Pada tahun 1970-an hingga 1980-an, sekitar 90% wilayah Baleendah adalah lahan pertanian yang subur.
Namun, pada awal tahun 1980-an, keputusan pemerintah Kabupaten Bandung untuk memindahkan pusat pemerintahan kabupaten dari Jalan Balonggede di Kota Bandung ke Baleendah, mengubah wajah daerah tersebut secara signifikan.
Keputusan ini berdampak besar terhadap tata ruang Baleendah di masa mendatang.
Sarana dan prasarana penunjang mulai dibangun dengan pesat, termasuk jaringan ruas jalan, kantor-kantor pemerintahan seperti Kantor Bupati dan gedung DPRD, Gedung Kejaksaan Negeri, dan Pengadilan Negeri. Selain itu, berbagai fasilitas umum seperti perumahan, tempat ibadah, dan sekolah juga ikut dibangun.
Jadi Ibukota Cuma Seuumur Jagung Karena Sering Banjir
Sayangnya, pemindahan ibu kota ini tidak didukung oleh riset dan studi kelayakan yang mendalam.
Pada sekitar tahun 1986, Baleendah mengalami banjir besar akibat luapan sungai Citarum, yang menimbulkan kerugian yang cukup besar bagi penduduk dan infrastruktur di daerah tersebut.

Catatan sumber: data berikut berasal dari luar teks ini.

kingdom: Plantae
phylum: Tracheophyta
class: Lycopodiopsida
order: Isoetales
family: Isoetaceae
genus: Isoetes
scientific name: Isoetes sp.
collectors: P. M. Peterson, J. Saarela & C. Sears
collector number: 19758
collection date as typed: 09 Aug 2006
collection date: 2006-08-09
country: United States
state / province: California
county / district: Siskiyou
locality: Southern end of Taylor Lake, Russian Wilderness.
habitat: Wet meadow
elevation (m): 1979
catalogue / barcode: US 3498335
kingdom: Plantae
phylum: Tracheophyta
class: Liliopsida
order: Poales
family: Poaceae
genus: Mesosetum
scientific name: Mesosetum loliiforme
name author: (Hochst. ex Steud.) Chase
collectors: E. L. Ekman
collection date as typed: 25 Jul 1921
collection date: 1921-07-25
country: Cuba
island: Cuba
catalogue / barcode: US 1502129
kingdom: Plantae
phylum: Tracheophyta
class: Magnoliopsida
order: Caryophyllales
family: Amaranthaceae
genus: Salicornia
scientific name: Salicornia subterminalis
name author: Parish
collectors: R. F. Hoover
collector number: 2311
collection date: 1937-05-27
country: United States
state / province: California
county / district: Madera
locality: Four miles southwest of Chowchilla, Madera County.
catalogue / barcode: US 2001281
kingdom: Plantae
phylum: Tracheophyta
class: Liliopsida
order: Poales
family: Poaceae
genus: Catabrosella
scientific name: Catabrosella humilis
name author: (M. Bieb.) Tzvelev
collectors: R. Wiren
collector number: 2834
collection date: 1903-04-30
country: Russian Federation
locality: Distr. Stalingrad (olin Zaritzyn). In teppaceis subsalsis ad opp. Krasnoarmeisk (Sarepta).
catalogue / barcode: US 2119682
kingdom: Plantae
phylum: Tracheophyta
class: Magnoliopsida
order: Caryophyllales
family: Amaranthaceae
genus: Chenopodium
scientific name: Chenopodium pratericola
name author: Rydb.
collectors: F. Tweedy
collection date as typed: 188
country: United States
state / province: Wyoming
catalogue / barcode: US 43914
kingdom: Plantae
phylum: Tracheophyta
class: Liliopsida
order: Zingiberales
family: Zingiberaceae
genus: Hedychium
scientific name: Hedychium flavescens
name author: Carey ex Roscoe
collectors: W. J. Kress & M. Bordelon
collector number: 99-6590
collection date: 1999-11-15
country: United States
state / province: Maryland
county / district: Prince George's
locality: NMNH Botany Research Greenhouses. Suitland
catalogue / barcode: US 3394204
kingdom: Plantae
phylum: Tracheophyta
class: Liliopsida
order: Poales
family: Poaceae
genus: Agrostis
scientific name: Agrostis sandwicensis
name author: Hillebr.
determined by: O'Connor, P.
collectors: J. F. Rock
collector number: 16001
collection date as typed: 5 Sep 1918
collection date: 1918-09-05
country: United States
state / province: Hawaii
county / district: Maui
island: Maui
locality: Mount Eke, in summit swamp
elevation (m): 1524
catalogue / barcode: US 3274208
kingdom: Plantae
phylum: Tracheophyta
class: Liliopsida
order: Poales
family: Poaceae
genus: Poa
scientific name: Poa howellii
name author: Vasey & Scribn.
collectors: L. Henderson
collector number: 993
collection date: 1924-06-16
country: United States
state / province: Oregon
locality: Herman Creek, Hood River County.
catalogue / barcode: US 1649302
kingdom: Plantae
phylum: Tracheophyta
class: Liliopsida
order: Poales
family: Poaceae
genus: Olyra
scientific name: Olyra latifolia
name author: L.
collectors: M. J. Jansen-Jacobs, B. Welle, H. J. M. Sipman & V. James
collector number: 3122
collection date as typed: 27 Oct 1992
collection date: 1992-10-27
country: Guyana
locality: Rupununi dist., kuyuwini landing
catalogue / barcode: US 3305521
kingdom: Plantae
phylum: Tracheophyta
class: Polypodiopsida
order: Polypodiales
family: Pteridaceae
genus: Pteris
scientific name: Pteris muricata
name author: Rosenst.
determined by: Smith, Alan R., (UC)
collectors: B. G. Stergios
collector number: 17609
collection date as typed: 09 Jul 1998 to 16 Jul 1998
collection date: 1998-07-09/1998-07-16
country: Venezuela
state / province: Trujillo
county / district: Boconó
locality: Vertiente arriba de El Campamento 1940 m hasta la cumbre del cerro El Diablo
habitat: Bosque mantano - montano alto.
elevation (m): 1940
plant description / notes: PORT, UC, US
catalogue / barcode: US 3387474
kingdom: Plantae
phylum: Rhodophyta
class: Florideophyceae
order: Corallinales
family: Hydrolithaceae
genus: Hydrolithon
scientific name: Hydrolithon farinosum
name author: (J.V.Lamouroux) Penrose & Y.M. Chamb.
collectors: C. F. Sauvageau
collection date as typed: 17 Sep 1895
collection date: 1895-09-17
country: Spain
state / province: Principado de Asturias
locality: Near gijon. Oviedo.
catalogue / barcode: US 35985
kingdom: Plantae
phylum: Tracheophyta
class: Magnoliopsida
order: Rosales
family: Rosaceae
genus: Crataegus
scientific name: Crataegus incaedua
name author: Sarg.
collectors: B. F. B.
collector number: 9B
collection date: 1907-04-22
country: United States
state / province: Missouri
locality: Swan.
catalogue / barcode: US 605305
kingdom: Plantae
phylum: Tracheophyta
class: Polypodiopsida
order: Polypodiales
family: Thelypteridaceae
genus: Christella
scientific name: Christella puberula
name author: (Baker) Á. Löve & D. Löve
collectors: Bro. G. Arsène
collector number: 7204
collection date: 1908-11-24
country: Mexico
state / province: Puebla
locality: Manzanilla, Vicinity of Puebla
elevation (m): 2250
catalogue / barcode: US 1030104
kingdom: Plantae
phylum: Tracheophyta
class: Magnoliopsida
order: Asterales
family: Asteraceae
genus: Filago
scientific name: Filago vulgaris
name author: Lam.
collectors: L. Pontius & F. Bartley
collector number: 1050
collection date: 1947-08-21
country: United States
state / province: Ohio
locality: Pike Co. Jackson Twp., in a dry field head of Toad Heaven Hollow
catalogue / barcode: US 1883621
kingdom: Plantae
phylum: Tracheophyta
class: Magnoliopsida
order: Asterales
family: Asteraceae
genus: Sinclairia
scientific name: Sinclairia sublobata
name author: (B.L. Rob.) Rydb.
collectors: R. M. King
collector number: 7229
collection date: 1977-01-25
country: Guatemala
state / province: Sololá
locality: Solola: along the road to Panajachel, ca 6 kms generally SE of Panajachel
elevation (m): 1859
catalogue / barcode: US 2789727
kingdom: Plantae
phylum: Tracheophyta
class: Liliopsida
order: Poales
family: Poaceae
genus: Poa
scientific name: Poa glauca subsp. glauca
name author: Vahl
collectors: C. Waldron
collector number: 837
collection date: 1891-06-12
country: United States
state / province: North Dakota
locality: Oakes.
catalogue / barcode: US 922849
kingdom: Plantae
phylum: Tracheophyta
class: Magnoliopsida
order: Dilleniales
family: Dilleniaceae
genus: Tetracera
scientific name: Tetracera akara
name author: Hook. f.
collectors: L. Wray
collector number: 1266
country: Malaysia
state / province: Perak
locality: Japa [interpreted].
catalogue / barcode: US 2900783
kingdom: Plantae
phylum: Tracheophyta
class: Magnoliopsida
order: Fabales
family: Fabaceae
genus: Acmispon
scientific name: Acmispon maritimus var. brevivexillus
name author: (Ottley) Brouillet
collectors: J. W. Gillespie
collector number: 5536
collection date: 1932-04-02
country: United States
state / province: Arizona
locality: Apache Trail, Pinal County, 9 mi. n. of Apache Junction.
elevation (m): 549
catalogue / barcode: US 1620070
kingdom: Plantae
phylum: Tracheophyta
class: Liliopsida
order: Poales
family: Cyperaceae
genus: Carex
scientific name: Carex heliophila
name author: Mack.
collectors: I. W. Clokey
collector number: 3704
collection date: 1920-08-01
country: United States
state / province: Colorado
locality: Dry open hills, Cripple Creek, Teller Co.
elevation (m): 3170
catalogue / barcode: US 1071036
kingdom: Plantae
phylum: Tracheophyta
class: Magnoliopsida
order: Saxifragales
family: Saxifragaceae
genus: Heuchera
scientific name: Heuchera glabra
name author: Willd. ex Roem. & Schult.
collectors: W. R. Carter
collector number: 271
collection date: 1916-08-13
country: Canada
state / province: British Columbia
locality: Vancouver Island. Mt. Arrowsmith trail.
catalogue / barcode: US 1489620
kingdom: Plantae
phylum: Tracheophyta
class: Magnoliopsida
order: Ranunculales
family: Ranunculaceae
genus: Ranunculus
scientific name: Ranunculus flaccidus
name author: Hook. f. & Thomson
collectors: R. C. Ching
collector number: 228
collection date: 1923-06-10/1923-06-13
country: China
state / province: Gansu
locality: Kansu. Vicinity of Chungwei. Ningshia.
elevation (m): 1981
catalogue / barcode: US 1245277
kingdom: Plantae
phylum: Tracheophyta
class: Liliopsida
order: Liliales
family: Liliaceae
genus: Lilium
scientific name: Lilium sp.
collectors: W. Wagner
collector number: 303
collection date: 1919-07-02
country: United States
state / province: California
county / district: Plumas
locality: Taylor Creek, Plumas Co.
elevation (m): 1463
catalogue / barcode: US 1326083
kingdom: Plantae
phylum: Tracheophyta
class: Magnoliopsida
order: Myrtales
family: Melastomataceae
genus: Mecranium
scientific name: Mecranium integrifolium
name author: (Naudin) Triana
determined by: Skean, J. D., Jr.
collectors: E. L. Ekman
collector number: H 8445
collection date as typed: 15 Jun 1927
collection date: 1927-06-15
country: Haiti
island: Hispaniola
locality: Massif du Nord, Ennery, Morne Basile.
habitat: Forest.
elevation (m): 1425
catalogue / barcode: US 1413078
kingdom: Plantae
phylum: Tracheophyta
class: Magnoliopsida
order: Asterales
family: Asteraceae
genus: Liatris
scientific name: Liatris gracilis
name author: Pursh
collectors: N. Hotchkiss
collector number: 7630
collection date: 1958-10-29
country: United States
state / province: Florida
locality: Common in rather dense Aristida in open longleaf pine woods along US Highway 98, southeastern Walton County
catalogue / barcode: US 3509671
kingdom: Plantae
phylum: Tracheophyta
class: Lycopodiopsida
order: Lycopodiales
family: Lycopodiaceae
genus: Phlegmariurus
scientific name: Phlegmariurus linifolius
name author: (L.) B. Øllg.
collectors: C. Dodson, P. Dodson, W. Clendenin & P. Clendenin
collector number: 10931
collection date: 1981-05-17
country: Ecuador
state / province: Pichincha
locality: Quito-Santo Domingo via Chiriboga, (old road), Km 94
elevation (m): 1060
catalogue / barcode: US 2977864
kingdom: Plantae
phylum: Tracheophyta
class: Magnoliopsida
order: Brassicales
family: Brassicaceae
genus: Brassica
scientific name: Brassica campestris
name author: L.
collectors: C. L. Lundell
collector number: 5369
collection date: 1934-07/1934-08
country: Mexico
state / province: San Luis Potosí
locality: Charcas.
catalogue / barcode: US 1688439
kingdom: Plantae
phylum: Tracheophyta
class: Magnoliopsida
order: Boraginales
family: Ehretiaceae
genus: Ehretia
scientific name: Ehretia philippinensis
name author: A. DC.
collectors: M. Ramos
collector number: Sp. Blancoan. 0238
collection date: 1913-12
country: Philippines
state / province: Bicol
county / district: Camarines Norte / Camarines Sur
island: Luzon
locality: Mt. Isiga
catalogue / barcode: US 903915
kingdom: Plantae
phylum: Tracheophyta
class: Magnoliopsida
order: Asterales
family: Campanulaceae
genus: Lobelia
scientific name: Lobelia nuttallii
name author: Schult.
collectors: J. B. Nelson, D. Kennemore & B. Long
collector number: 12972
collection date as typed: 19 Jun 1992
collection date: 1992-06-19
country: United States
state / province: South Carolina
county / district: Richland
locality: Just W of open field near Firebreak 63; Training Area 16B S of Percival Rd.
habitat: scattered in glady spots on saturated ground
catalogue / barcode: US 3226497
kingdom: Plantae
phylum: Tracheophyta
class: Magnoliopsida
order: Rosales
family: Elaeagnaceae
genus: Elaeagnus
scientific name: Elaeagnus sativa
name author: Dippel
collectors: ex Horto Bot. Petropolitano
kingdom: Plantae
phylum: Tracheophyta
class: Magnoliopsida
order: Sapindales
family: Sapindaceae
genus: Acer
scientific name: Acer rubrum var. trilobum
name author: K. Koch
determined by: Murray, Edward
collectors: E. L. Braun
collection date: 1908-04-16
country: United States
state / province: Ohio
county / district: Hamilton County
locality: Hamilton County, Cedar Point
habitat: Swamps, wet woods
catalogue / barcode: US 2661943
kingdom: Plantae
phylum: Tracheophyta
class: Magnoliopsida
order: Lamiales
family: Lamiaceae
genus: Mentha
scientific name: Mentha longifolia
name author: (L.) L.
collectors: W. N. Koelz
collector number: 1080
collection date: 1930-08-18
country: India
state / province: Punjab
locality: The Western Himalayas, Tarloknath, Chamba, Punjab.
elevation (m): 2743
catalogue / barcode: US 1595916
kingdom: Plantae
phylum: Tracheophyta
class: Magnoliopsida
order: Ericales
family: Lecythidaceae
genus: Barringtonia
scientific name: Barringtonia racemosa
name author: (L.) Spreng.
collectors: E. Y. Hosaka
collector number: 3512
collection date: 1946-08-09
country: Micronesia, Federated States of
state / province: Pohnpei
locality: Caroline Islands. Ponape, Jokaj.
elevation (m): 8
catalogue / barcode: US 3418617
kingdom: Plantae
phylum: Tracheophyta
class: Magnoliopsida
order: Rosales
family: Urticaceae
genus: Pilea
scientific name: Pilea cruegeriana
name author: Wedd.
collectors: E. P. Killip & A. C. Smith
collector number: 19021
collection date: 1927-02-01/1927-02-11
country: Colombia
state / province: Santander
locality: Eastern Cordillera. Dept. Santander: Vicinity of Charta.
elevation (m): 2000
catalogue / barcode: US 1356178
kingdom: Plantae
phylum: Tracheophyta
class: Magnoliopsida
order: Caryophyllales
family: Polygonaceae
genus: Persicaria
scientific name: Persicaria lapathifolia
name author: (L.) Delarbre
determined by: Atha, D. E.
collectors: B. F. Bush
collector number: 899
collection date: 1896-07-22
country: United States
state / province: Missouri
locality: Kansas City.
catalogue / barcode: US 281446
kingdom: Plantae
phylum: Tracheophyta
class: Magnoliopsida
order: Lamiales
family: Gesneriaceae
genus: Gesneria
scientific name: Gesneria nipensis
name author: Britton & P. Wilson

Banjir ini menjadi sebuah pengingat penting akan risiko banjir besar yang dapat terulang di masa mendatang.
Sadar akan risiko tersebut, pemerintah Kabupaten Bandung kemudian memutuskan untuk memindahkan lagi ibu kota Kabupaten Bandung ke lokasi baru di Soreang.
Lokasi ini dipilih karena lebih tinggi dan tidak rentan terhadap banjir.
Akibatnya, gedung-gedung pemerintahan yang baru saja selesai dibangun di Baleendah, termasuk gedung DPRD, akhirnya terbengkalai dan tidak terpakai.
Salah satu contohnya adalah gedung DPRD yang kini dijadikan Rumah Sakit Umum Al Ihsan.
Perjalanan sejarah Baleendah dari persawahan menjadi pusat pemerintahan yang kemudian terdampar akibat banjir, mengajarkan pentingnya perencanaan dan penelitian yang matang dalam pengembangan sebuah kota atau daerah.
Meskipun penuh dengan lika-liku, perjalanan ini menjadi bagian dari narasi perkembangan dan evolusi wilayah perkotaan di Indonesia, yang selalu berusaha menyesuaikan diri dengan dinamika lingkungan dan kebutuhan masyarakatnya.